__Problem to work on__: Please repeat the entries word for word, beginning at their first line and stopping after the line that contains "var sketch = newSketch(context, id".

[Begin Excerpted records]

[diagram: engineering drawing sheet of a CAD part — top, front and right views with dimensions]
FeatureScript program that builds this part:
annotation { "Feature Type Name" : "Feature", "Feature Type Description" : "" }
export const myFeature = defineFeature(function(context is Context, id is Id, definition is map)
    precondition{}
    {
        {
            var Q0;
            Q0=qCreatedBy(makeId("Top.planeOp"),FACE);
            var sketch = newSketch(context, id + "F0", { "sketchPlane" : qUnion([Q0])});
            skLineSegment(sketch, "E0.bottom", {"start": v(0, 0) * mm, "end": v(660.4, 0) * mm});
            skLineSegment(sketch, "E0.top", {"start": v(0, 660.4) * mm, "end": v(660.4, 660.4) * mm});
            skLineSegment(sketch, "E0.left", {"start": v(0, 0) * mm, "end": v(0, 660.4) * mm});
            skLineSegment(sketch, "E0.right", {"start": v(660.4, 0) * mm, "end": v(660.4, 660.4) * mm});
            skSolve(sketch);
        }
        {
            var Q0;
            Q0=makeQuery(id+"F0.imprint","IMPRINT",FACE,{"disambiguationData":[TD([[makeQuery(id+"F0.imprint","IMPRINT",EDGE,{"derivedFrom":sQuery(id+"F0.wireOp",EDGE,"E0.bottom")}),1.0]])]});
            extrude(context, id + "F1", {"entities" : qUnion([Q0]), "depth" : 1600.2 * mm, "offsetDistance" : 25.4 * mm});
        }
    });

[End Excerpted records]

__Output below__:
[diagram: engineering drawing sheet of a CAD part — top, front and right views with dimensions]
FeatureScript program that builds this part:
annotation { "Feature Type Name" : "Feature", "Feature Type Description" : "" }
export const myFeature = defineFeature(function(context is Context, id is Id, definition is map)
    precondition{}
    {
        {
            var Q0;
            Q0=qCreatedBy(makeId("Top.planeOp"),FACE);
            var sketch = newSketch(context, id + "F0", { "sketchPlane" : qUnion([Q0])});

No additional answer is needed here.